Feature importance guided autoencoder for dimensionality reduction in intrusion detection systems

2026-02-04 · Back to index

Why smarter cyber defenses matter

Every email you send, video you stream, and purchase you make travels across networks that are constantly under attack. Intrusion Detection Systems (IDS) act like alarm systems for these networks, spotting suspicious behavior before it turns into a breach. But modern network data are huge and complex, and sifting through all those details can bog systems down or cause them to miss subtle attacks. This paper explores a new way to shrink that data intelligently so IDS tools become both faster and better at catching even rare, hard-to-spot cyberattacks.
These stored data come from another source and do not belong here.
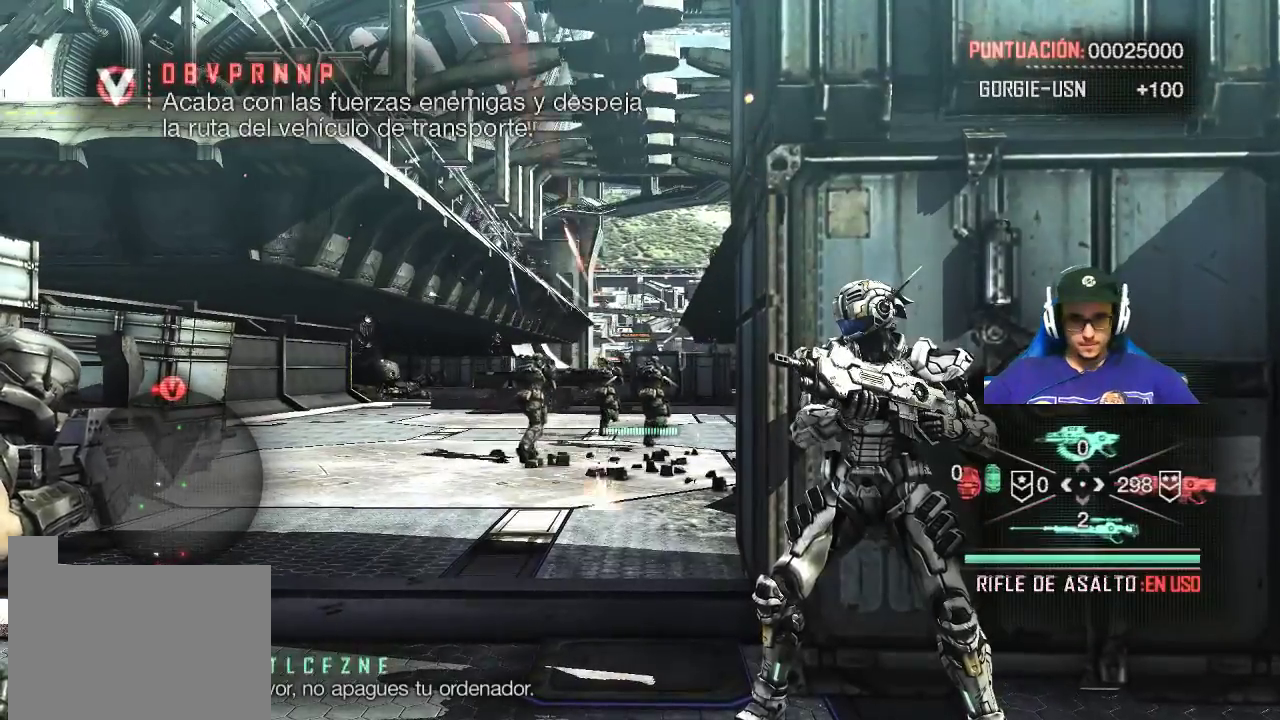
{"keys": [], "mouse": [], "mouse_move": "still", "events": []}
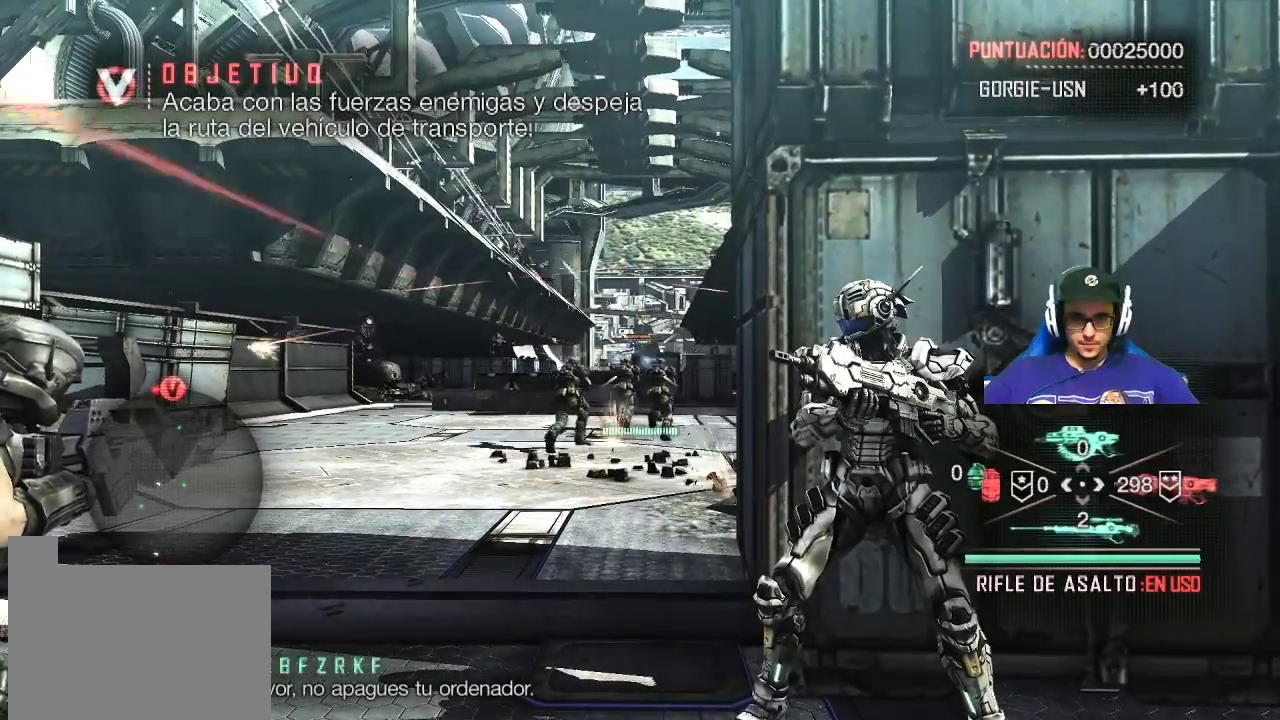
{"keys": [], "mouse": [], "mouse_move": "still", "events": [[67, "5", "down"], [167, "5", "up"]]}
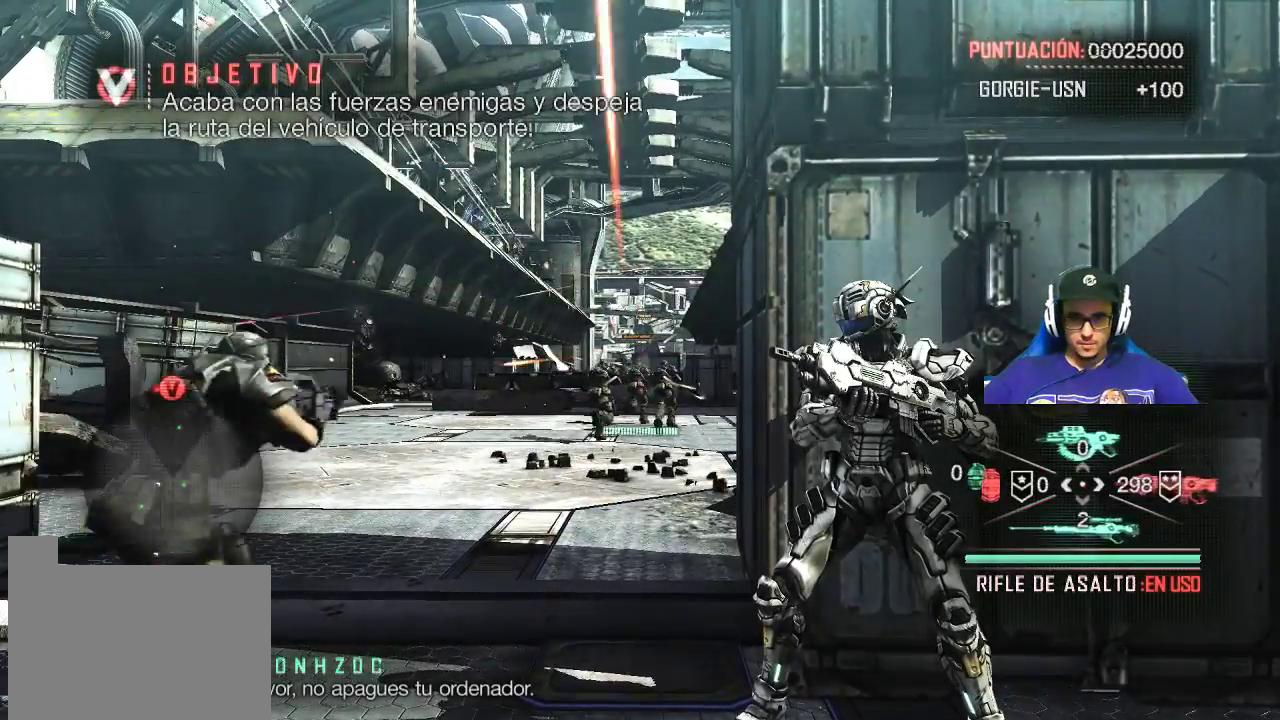
{"keys": [], "mouse": [], "mouse_move": "still", "events": [[100, "3", "down"], [233, "3", "up"]]}
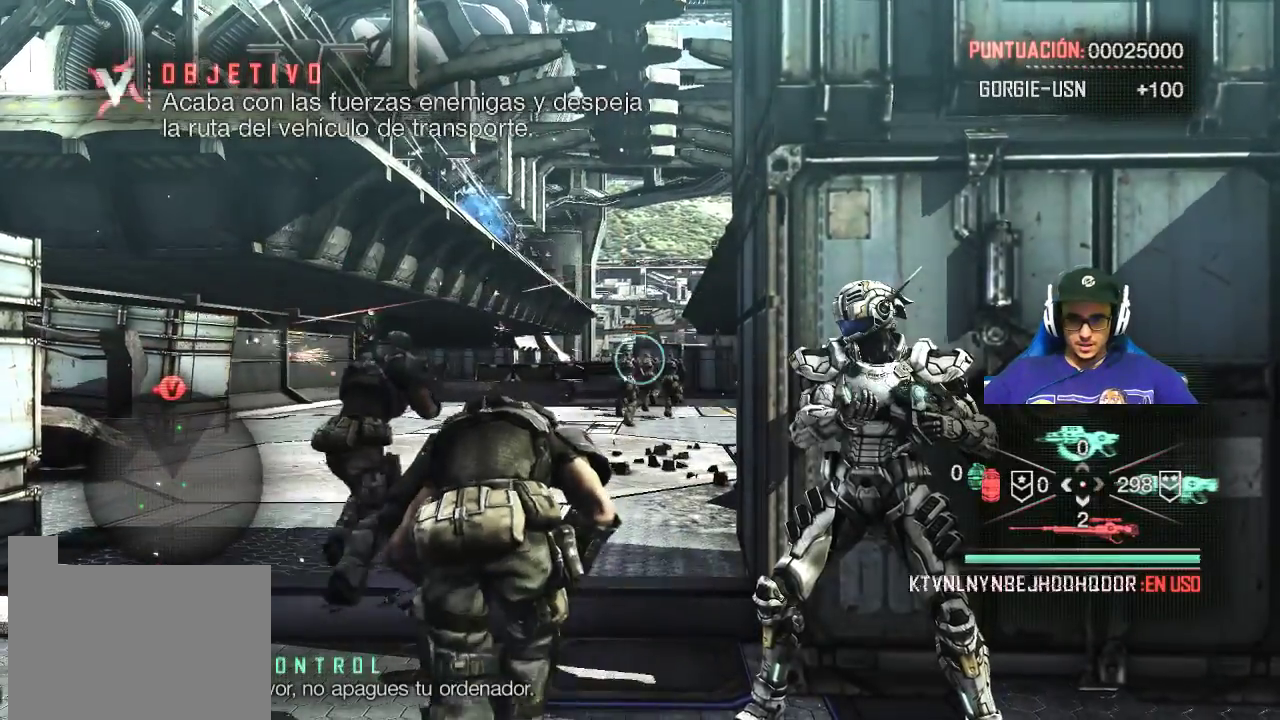
{"keys": [], "mouse": ["right"], "mouse_move": "still", "events": [[333, "mouse_right", "down"]]}
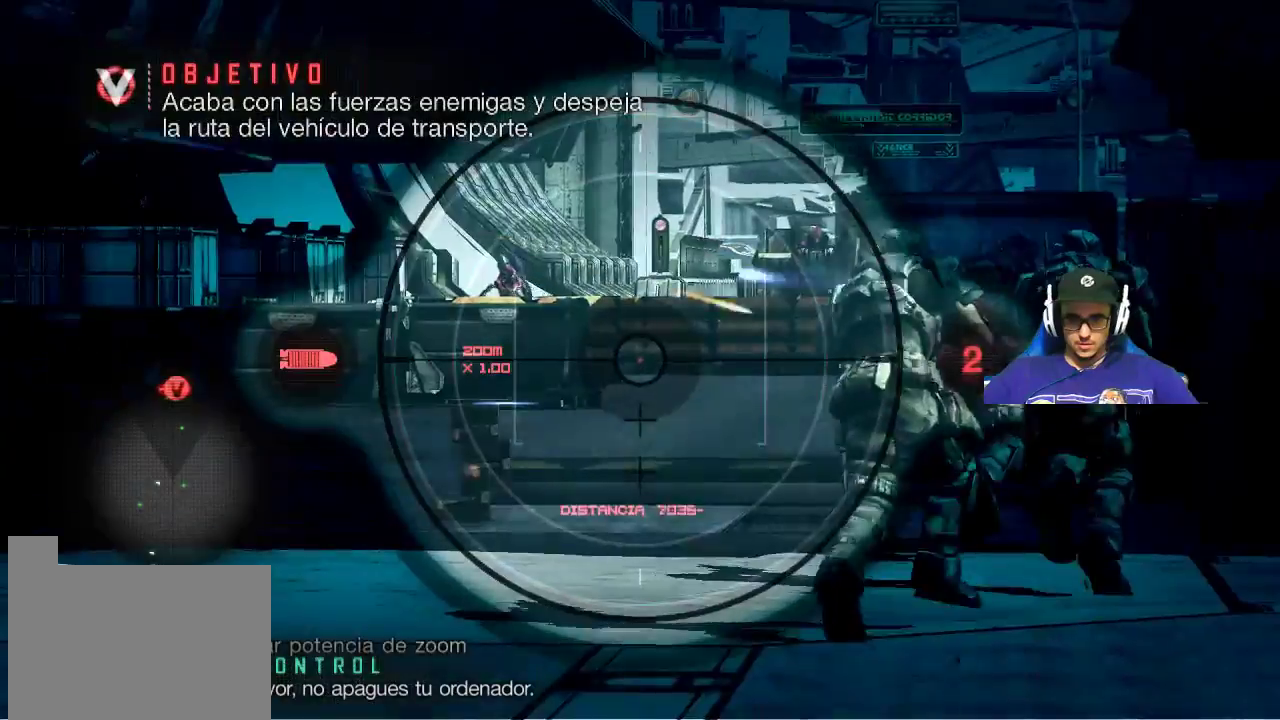
{"keys": [], "mouse": ["right"], "events": []}
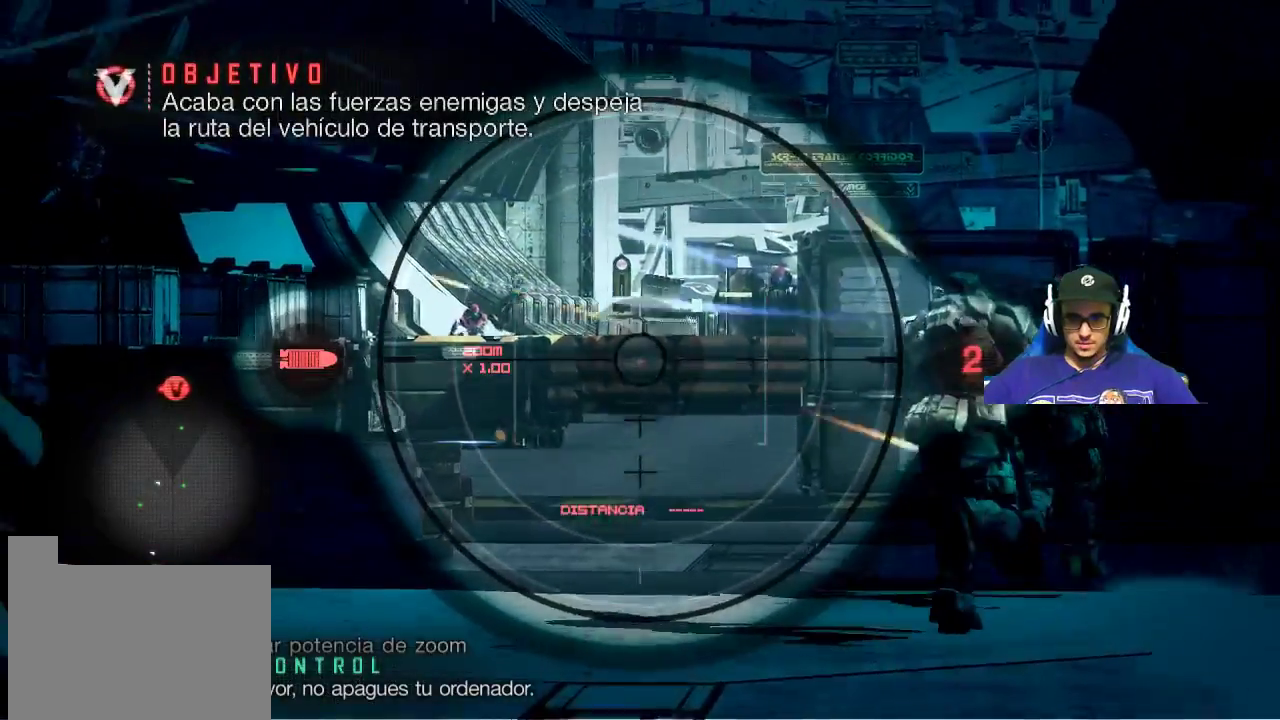
{"keys": [], "mouse": ["right"], "mouse_move": "right", "events": []}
The problem with too much network data

Network traffic records contain dozens to hundreds of measurements for every connection—such as duration, number of bytes, and error rates. Machine-learning based IDS models rely on these measurements to decide whether traffic is normal or malicious. However, using all of them can slow detection and sometimes even hurt accuracy, especially when some attacks are much rarer than others. Common dimensionality reduction methods, like Principal Component Analysis and standard autoencoders, compress the data but mainly focus on reconstructing the overall traffic. That means they may pay more attention to the majority of everyday connections and overlook the faint, distinctive patterns that mark minority attack types.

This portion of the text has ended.